The 60-year-old impersonator said he gave the child a present and a big hug before holding him as he died.
The boy’s family watched on from the hallway as they cried, he told the BBC.
“When I felt the life go from him, I looked up, tears running down my face, and looked over at the window and that’s when mom started screaming,” he said.
Mr Schmitt-Matzen said he had asked family members to remain outside the room if they were going to break into tears when he arrived for the visit.
“I have to be the happy guy that makes this kid feel great and smile and forget his worries,” he said.
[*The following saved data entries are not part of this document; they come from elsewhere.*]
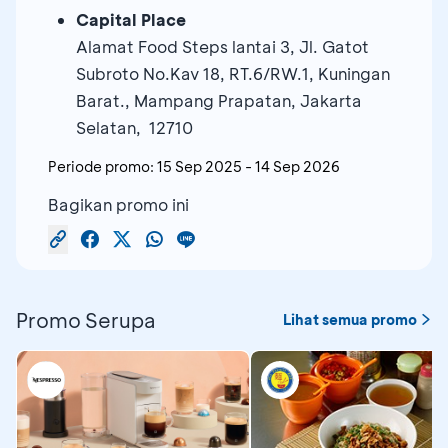
Capital Place
Alamat Food Steps lantai 3, Jl. Gatot
Subroto No.Kav 18, RT.6/RW.1, Kuningan
Barat., Mampang Prapatan, Jakarta
Selatan, 12710
Periode promo:
15 Sep 2025
-
14 Sep 2026
Bagikan promo ini
Promo Serupa
Lihat semua promo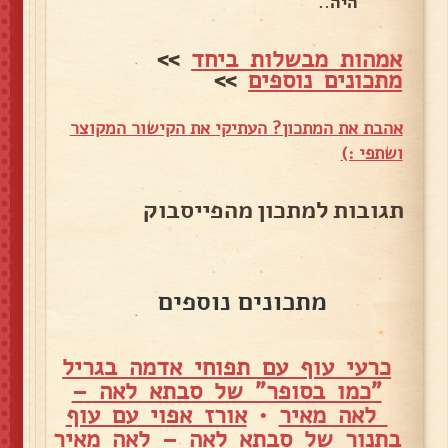
היה..
אמהות מבשלות ביחד
>>
מתכונים נוספים
>>
אהבת את המתכון? העתיקי את הקישור המקוצר
ושתפי :)
תגובות למתכון מהפייסבוק
מתכונים נוספים
כרעי עוף עם תפוחי אדמה בגריל
"כמו בסופר" של סבתא לאה –
לאה מאיר
•
אורז אפוי עם עוף
בתנור של סבתא לאה – לאה מאיר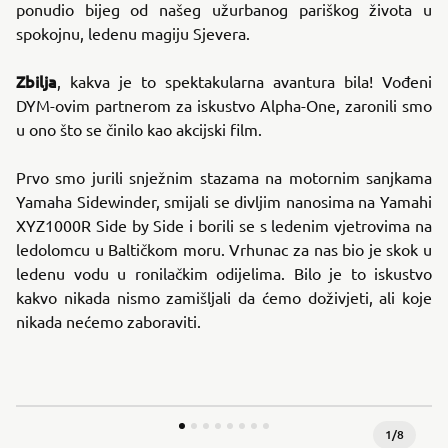
ponudio bijeg od našeg užurbanog pariškog života u
spokojnu, ledenu magiju Sjevera.
Zbilja
, kakva je to spektakularna avantura bila! Vođeni
DYM-ovim partnerom za iskustvo Alpha-One, zaronili smo
u ono što se činilo kao akcijski film.
Prvo smo jurili snježnim stazama na motornim sanjkama
Yamaha Sidewinder, smijali se divljim nanosima na Yamahi
XYZ1000R Side by Side i borili se s ledenim vjetrovima na
ledolomcu u Baltičkom moru. Vrhunac za nas bio je skok u
ledenu vodu u ronilačkim odijelima. Bilo je to iskustvo
kakvo nikada nismo zamišljali da ćemo doživjeti, ali koje
nikada nećemo zaboraviti.
1
/
8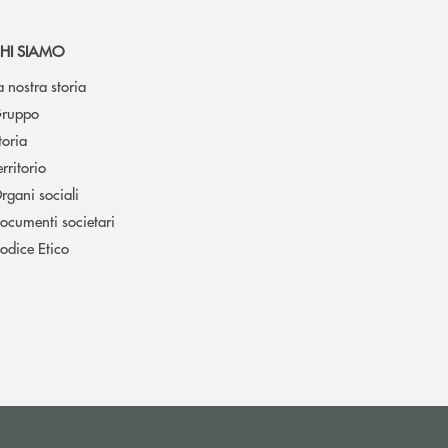
HI SIAMO
a nostra storia
ruppo
toria
erritorio
rgani sociali
ocumenti societari
odice Etico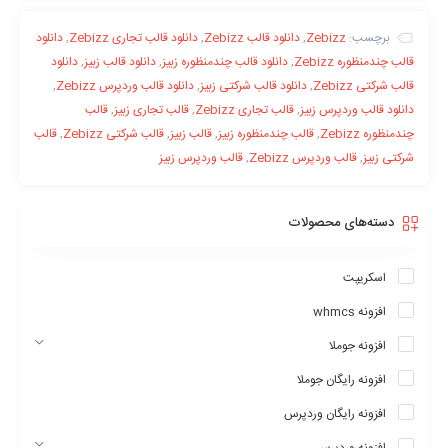
برچسب:
Zebizz
,
دانلود قالب Zebizz
,
دانلود قالب تجاری Zebizz
,
دانلود
قالب چندمنظوره Zebizz
,
دانلود قالب چندمنظوره زبیز
,
دانلود قالب زبیز
,
دانلود
قالب شرکتی Zebizz
,
دانلود قالب شرکتی زبیز
,
دانلود قالب وردپرس Zebizz
,
دانلود قالب وردپرس زبیز
,
قالب تجاری Zebizz
,
قالب تجاری زبیز
,
قالب
چندمنظوره Zebizz
,
قالب چندمنظوره زبیز
,
قالب زبیز
,
قالب شرکتی Zebizz
,
قالب
شرکتی زبیز
,
قالب وردپرس Zebizz
,
قالب وردپرس زبیز
دسته‌های محصولات
اسکریپت
افزونه whmcs
افزونه جوملا
افزونه رایگان جوملا
افزونه رایگان وردپرس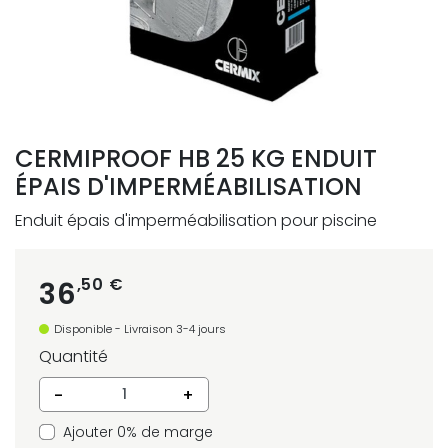
CERMIPROOF HB 25 KG ENDUIT
ÉPAIS D'IMPERMÉABILISATION
Enduit épais d'imperméabilisation pour piscine
,50 €
36
Disponible - Livraison 3-4 jours
Quantité
-
+
Ajouter 0% de marge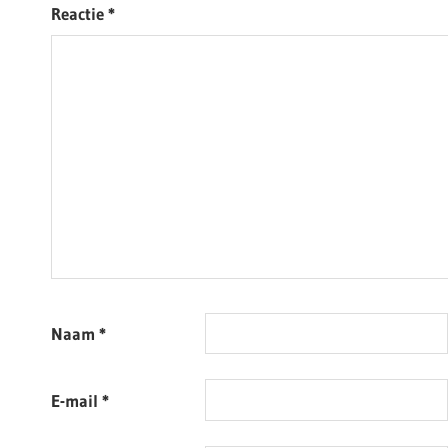
Reactie
*
Naam
*
E-mail
*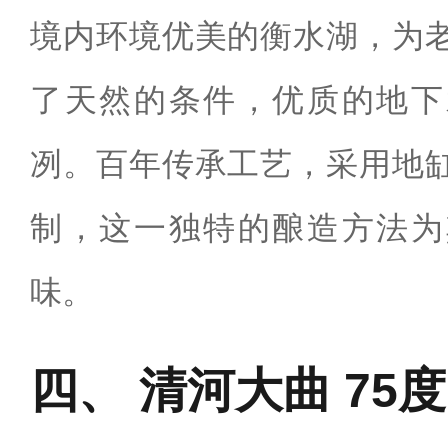
境内环境优美的衡水湖，为
了天然的条件，优质的地下
冽。百年传承工艺，采用地
制，这一独特的酿造方法为
味。
清河大曲 75度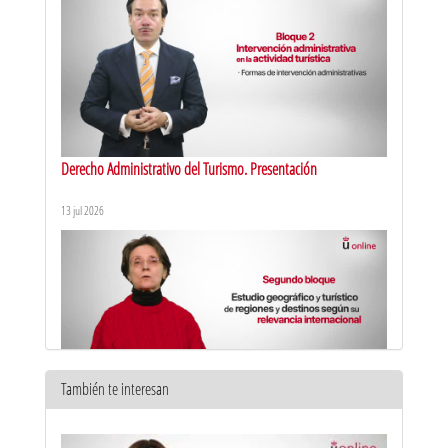
Derecho Administrativo del Turismo. Presentación
13 jul 2026
También te interesan
Recursos Territoriales Turísticos del Mundo. Presentación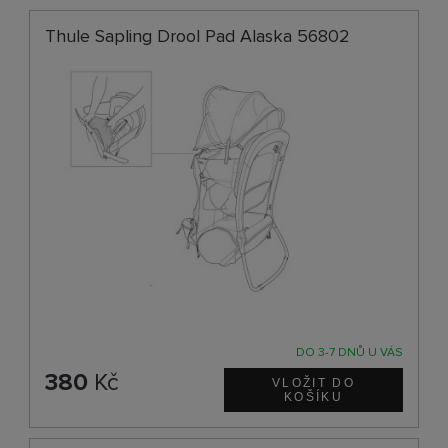
Thule Sapling Drool Pad Alaska 56802
DO 3-7 DNŮ U VÁS
380
Kč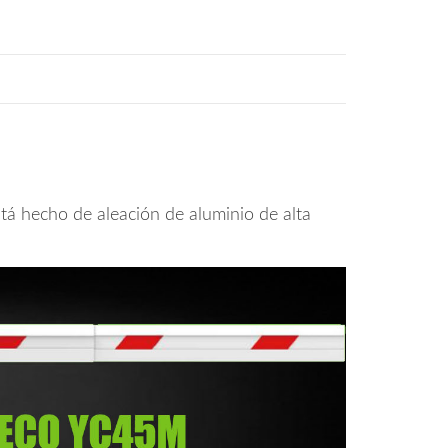
stá hecho de aleación de aluminio de alta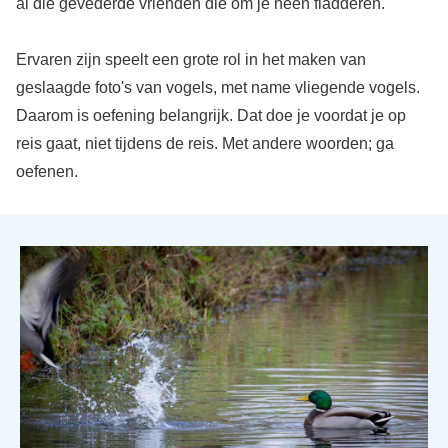
al die gevederde vrienden die om je heen fladderen.
Ervaren zijn speelt een grote rol in het maken van
geslaagde foto's van vogels, met name vliegende vogels.
Daarom is oefening belangrijk. Dat doe je voordat je op
reis gaat, niet tijdens de reis. Met andere woorden; ga
oefenen.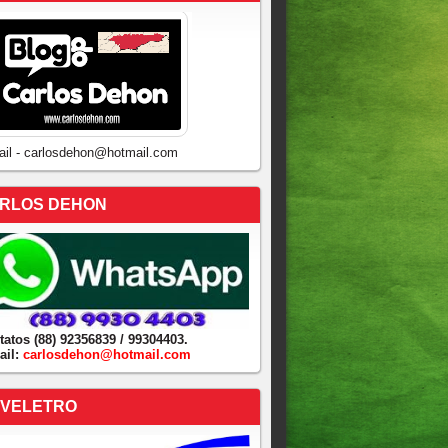
ail - carlosdehon@hotmail.com
RLOS DEHON
tatos (88) 92356839 / 99304403.
ail:
carlosdehon@hotmail.com
VELETRO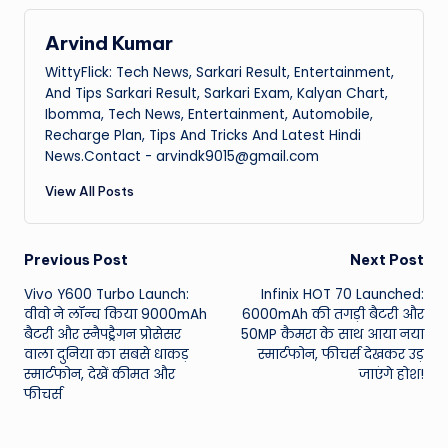
Arvind Kumar
WittyFlick: Tech News, Sarkari Result, Entertainment,
And Tips Sarkari Result, Sarkari Exam, Kalyan Chart,
Ibomma, Tech News, Entertainment, Automobile,
Recharge Plan, Tips And Tricks And Latest Hindi
News.Contact - arvindk9015@gmail.com
View All Posts
Post
Previous Post
Next Post
Vivo Y600 Turbo Launch:
Infinix HOT 70 Launched:
navigation
वीवो ने लॉन्च किया 9000mAh
6000mAh की तगड़ी बैटरी और
बैटरी और स्नैपड्रैगन प्रोसेसर
50MP कैमरा के साथ आया नया
वाला दुनिया का सबसे धाकड़
स्मार्टफोन, फीचर्स देखकर उड़
स्मार्टफोन, देखें कीमत और
जाएंगे होश!
फीचर्स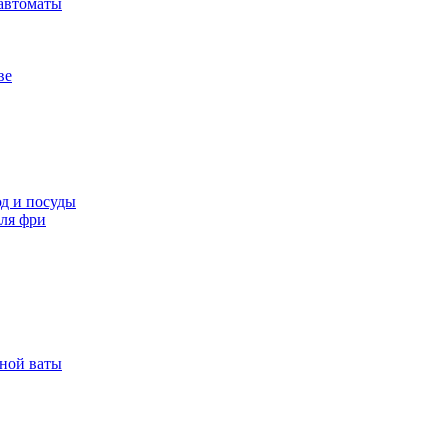
автоматы
ве
д и посуды
ля фри
рной ваты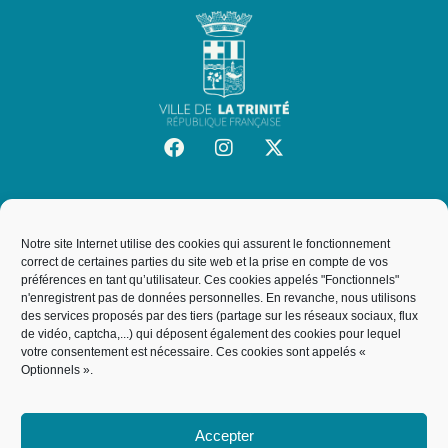
SITE OFFICIEL DE LA VILLE DE LA TRINITÉ
Mairie de la Trinité
Notre site Internet utilise des cookies qui assurent le fonctionnement
19, rue de l'Hôtel de Ville, 06340, La Trinité
correct de certaines parties du site web et la prise en compte de vos
préférences en tant qu’utilisateur. Ces cookies appelés "Fonctionnels"
n'enregistrent pas de données personnelles. En revanche, nous utilisons
des services proposés par des tiers (partage sur les réseaux sociaux, flux
NOUS CONTACTER
de vidéo, captcha,...) qui déposent également des cookies pour lequel
votre consentement est nécessaire. Ces cookies sont appelés «
04 93 27 64 00
Optionnels ».
service.courrier@villelt.fr
Accepter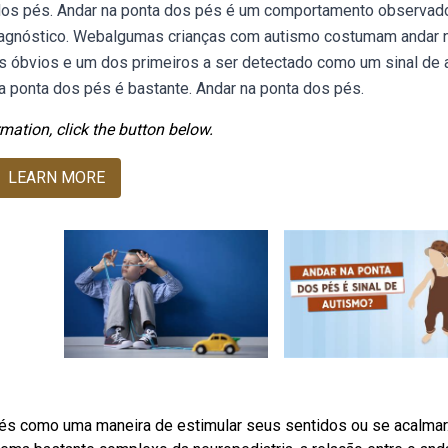
 dos pés. Andar na ponta dos pés é um comportamento observa
diagnóstico. Webalgumas crianças com autismo costumam andar 
 óbvios e um dos primeiros a ser detectado como um sinal de a
 ponta dos pés é bastante. Andar na ponta dos pés.
mation, click the button below.
LEARN MORE
s como uma maneira de estimular seus sentidos ou se acalmar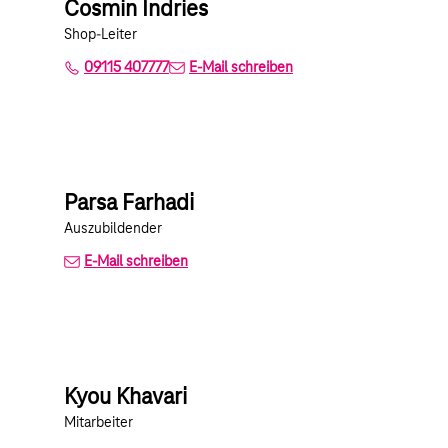
Cosmin Indries
Shop-Leiter
09115 407777
E-Mail schreiben
Parsa Farhadi
Auszubildender
E-Mail schreiben
Kyou Khavari
Mitarbeiter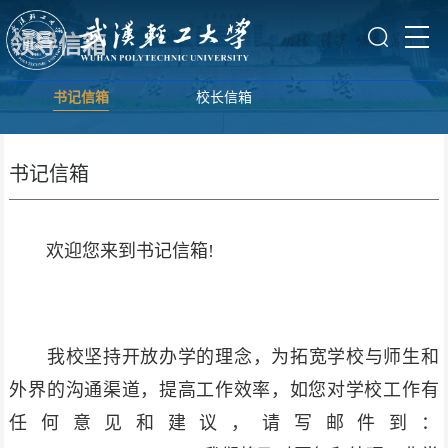
领导信箱
书记信箱
校长信箱
书记信箱
欢迎您来到书记信箱!
我校坚持开放办学的理念，为拓宽学校与师生和
外界的沟通渠道，提高工作效率，如您对学校工作有
任何意见和建议，请写邮件到：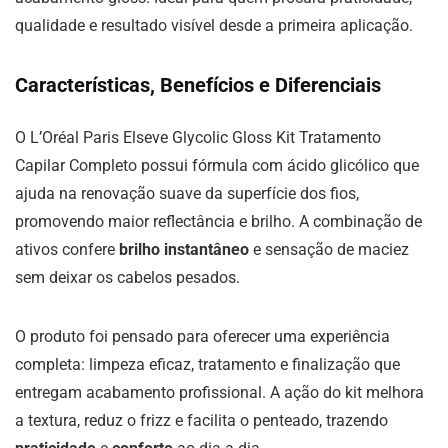
qualidade e resultado visível desde a primeira aplicação.
Características, Benefícios e Diferenciais
O L’Oréal Paris Elseve Glycolic Gloss Kit Tratamento
Capilar Completo possui fórmula com ácido glicólico que
ajuda na renovação suave da superfície dos fios,
promovendo maior reflectância e brilho. A combinação de
ativos confere
brilho instantâneo
e sensação de maciez
sem deixar os cabelos pesados.
O produto foi pensado para oferecer uma experiência
completa: limpeza eficaz, tratamento e finalização que
entregam acabamento profissional. A ação do kit melhora
a textura, reduz o frizz e facilita o penteado, trazendo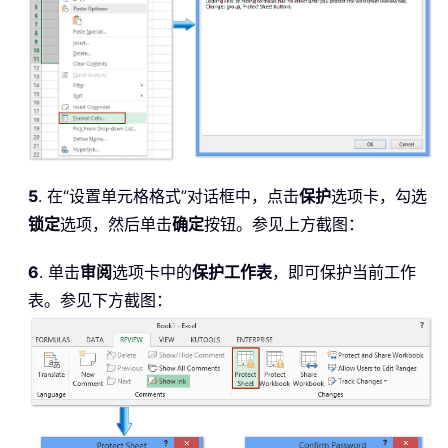
5
. 在“设置单元格格式”对话框中，点击
保护
选项卡，勾选
锁定
选项，然后单击
确定
按钮。参见上方截图：
6
. 单击
审阅
选项卡中的
保护工作表
，即可保护当前工作
表。参见下方截图：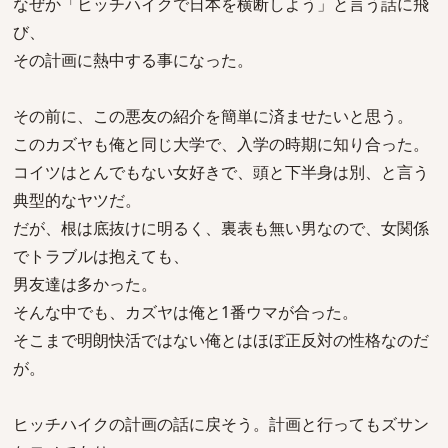
なぜか「ヒッチハイクで日本を横断しよう」と言う話に飛
び、
その計画に熱中する事になった。
その前に、この悪友の紹介を簡単に済ませたいと思う。
このカズヤも俺と同じ大学で、入学の時期に知り合った。
コイツはとんでもない女好きで、頭と下半身は別、と言う
典型的なヤツだ。
だが、根は底抜けに明るく、裏表も無い男なので、女関係
でトラブルは抱えても、
男友達は多かった。
そんな中でも、カズヤは俺と1番ウマが合った。
そこまで明朗快活ではない俺とはほぼ正反対の性格なのだ
が。
ヒッチハイクの計画の話に戻そう。計画と行ってもズサン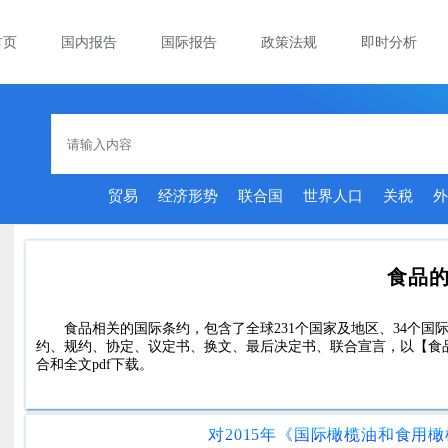
首页
国内报告
国际报告
政策法规
即时分析
贸易
经济形势
联合国
世界人口
关税
外
食品
食品相关的国际条约，包含了全球231个国家及地区、34个国际
约、规约、协定、议定书、换文、最后决定书、联合宣言，以【食
合和全文pdf下载。
对2015年《国际橄榄油和食用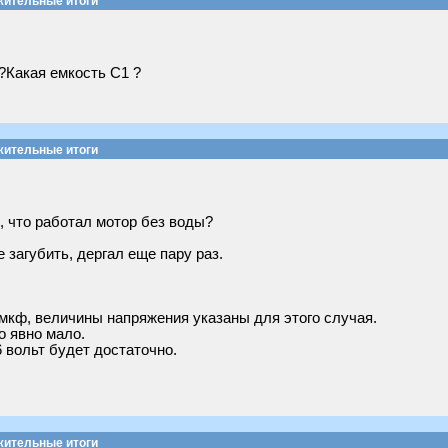
жительные итоги
?Какая емкость С1 ?
жительные итоги
д, что работал мотор без воды?
 загубить, дергал еще пару раз.
мкф, величины напряжения указаны для этого случая.
о явно мало.
 вольт будет достаточно.
жительные итоги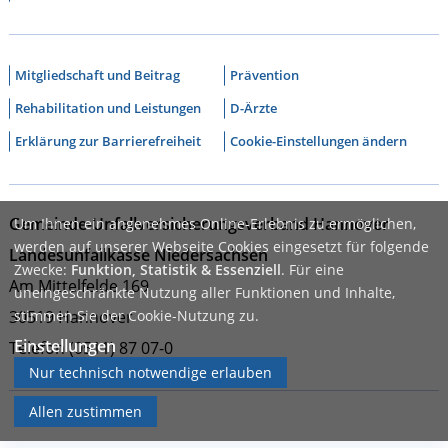
Mitgliedschaft und Beitrag
Prävention
Rehabilitation und Leistungen
D-Ärzte
Erklärung zur Barrierefreiheit
Cookie-Einstellungen ändern
Gemeinde-Unfallversicherungsverband Hannover
Um Ihnen ein angenehmes Online-Erlebnis zu ermöglichen,
werden auf unserer Webseite Cookies eingesetzt für folgende
Landesunfallkasse Niedersachsen
Zwecke:
Funktion, Statistik & Essenziell
. Für eine
Am Mittelfelde 169
uneingeschränkte Nutzung aller Funktionen und Inhalte,
30519 Hannover
stimmen Sie der Cookie-Nutzung zu.
Einstellungen
Telefon (0511) 87 07-0
Nur technisch notwendige erlauben
Allen zustimmen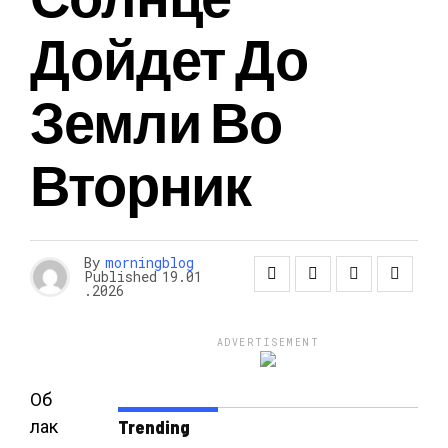
Дойдет До
Земли Во
Вторник
By
morningblog
Published
19.01
.2026
ADVERTISEMENT
Об
лак
Trending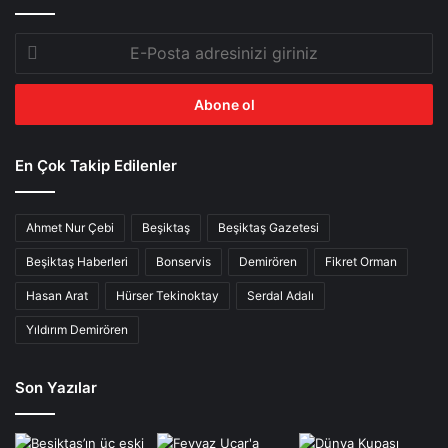
E-
Posta
adresinizi
giriniz
En Çok Takip Edilenler
Ahmet Nur Çebi
Beşiktaş
Beşiktaş Gazetesi
Beşiktaş Haberleri
Bonservis
Demirören
Fikret Orman
Hasan Arat
Hürser Tekinoktay
Serdal Adalı
Yıldırım Demirören
Son Yazılar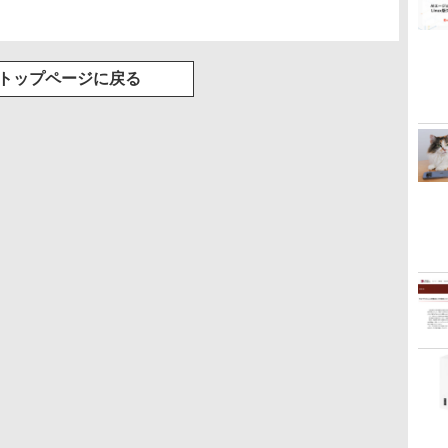
トップページに戻る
“I said: ‘If you’re going to lose it, you have step out in the hallway and afterwards, I’ll stand out in the hall and cry with you.'”
The Santa doppelganger, a mechanical engineer and president of Packing Seals & Engineering in Jacksboro, was born on Saint Nicholas Day (6 December) and has played the role professionally for six years.
His wife, Sharon, also dresses up as Mrs Claus.
While some Santas have gone 30 or 40 years without ever paying a death bed visit, Mr Schmitt-Matzen said he has four times.
“The little guys and girls have a hard time fathoming the whole concept of death, but they know Christmas and they know they have a lot of fun” he said.
“He [the boy in the latest case] was more concerned about missing Christmas than he was about dying. All he knew was he didn’t feel good.”
Mr Schmitt-Matzen said he gave the boy a toy from the television show PAW Patrol that his mother had purchased.
The boy asked him where he was going after he died, and Mr Schmitt-Matzen told him he was “Santa’s Number One elf” and he would be welcomed.
The child then sat up to give his visitor a hug and he asked one final question: “Santa, can you help me?”
Moments later, he passed away in Mr Schmitt-Matzen’s arms.
“It’s still tough to relive,” he told the BBC.
When asked if he would continue to put on the red suit, Mr Schmitt-Matzen said: “If somebody calls I’ll do it. It hurts, but I’ll do it.”